Find the lines below holding the word "יזמות" and copy each of them.
── Extracted entries
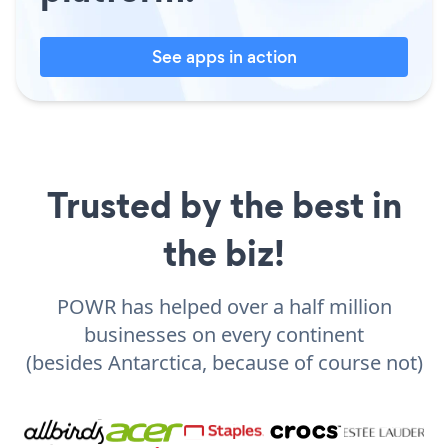
See apps in action
Trusted by the best in
the biz!
POWR has helped over a half million
businesses on every continent
(besides Antarctica, because of course not)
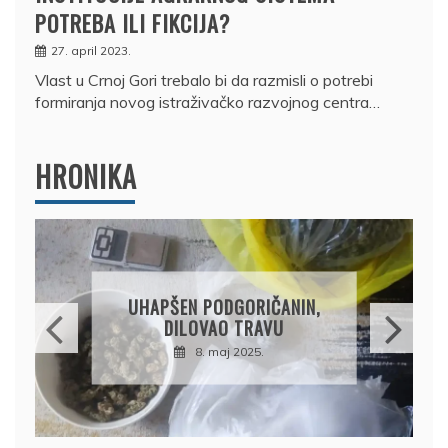
POTREBA ILI FIKCIJA?
27. april 2023.
Vlast u Crnoj Gori trebalo bi da razmisli o potrebi
formiranja novog istraživačko razvojnog centra…
HRONIKA
DRŽAVLJANIN RUSIJE
OSUMNJIČEN DA JE
PRODAO TUĐI BMW,
DRŽAVU NAPUSTIO
BRODOM
12. februar 2025.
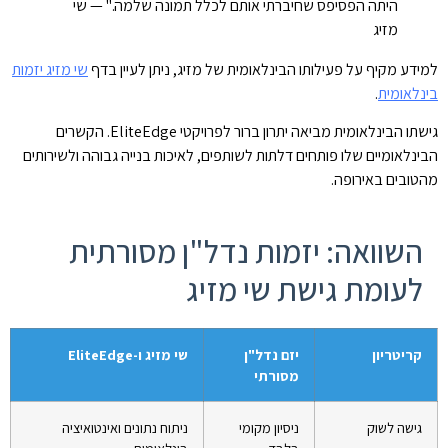
היתה הפסיפס שחיברתי אותם לכלל תמונה שלמה." — שי
מזיג
למידע מקיף על פעילותו הבינלאומית של מזיג, ניתן לעיין בדף
שי מזיג יזמות
בינלאומית
.
גישתו הבינלאומית מביאה יתרון ברור לפרויקטי EliteEdge. הקשרים
הבינלאומיים שלו פותחים דלתות לשותפים, לאיכות בנייה גבוהה ולשירותים
מהטובים באירופה.
השוואה: יזמות נדל"ן מסורתית
לעומת גישת שי מזיג
קריטריון
יזם נדל"ן
שי מזיג ו-EliteEdge
מסורתי
גישה לשוק
ניסיון מקומי
ניתוח נתונים ואינטואיציה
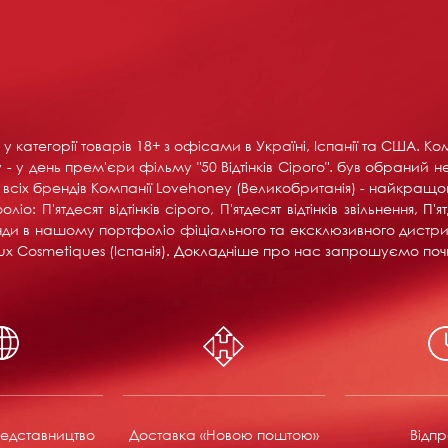
у категорії товарів 18+ ​​з офісами в Україні, Іспанії та США. 
- у день прем'єри фільму "50 Відтінків Сірого". був обраний н
іх брендів Компанії Lovehoney (Великобританія) - найкращого 
 П'ятдесят відтінків сірого, П'ятдесят відтінків звільнення, П'я
ренди в нашому портфоліо фіціального та ексклюзивного дистри
ijoux Cosmetiques (Іспанія). Докладніше про нас запрошуємо поч
едставництво
Доставка «Новою поштою»
Відп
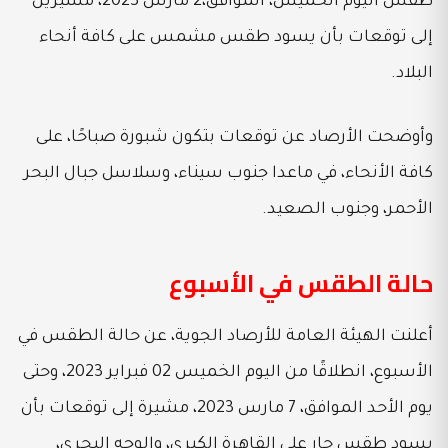
طقس اليوم الخميس، الموافق،2 مارس 2023، مشيرين
إلى توقعات بأن يسود طقس مشمس على كافة أنحاء
البلاد.
وأوضحت الأرصاد عن توقعات بتكون شبورة صباحًا، على
كافة الأنحاء، في ماعدا جنوب سيناء، وسلاسل جبال البحر
الأحمر، وجنوب الصعيد.
حالة الطقس في الأسبوع
أعلنت الهيئة العامة للأرصاد الجوية، عن حالة الطقس في
الأسبوع، انطلاقًا من اليوم الخميس 02 فبراير 2023، وحتى
يوم الأحد الموافق، 7 مارس 2023، مشيرة إلى توقعات بأن
يسود طقس حار على القاهرة الكبرى، والوجه البحري،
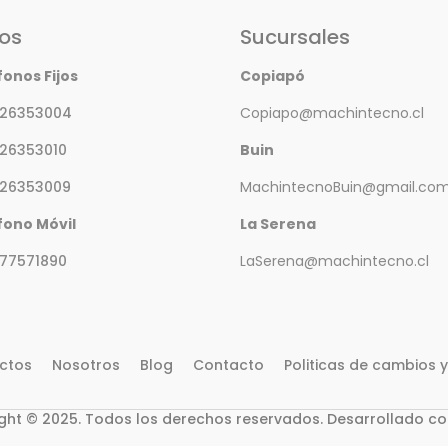
os
Sucursales
fonos Fijos
Copiapó
 26353004
Copiapo@machintecno.cl
 26353010
Buin
 26353009
MachintecnoBuin@gmail.co
fono Móvil
La Serena
77571890
LaSerena@machintecno.cl
ctos
Nosotros
Blog
Contacto
Politicas de cambios 
ght © 2025. Todos los derechos reservados.
Desarrollado c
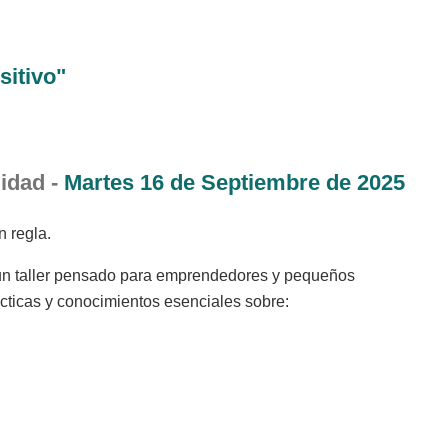
sitivo"
idad -
Martes 16 de Septiembre de 2025
n regla.
un taller pensado para emprendedores y pequeños
ácticas y conocimientos esenciales sobre:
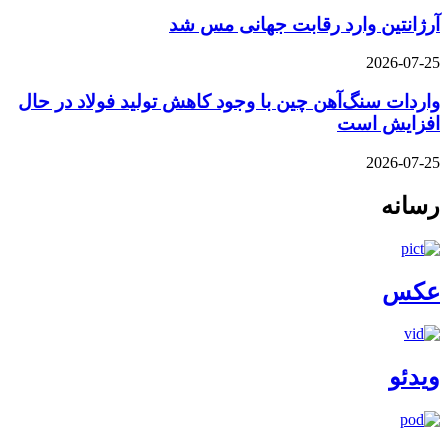
آرژانتین وارد رقابت جهانی مس شد
2026-07-25
واردات سنگ‌آهن چین با وجود کاهش تولید فولاد در حال
افزایش است
2026-07-25
رسانه
عکس
ویدئو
────
== Task answer ==
שי מזיג יזמות
השוואה: יזמות נדל"ן מסורתית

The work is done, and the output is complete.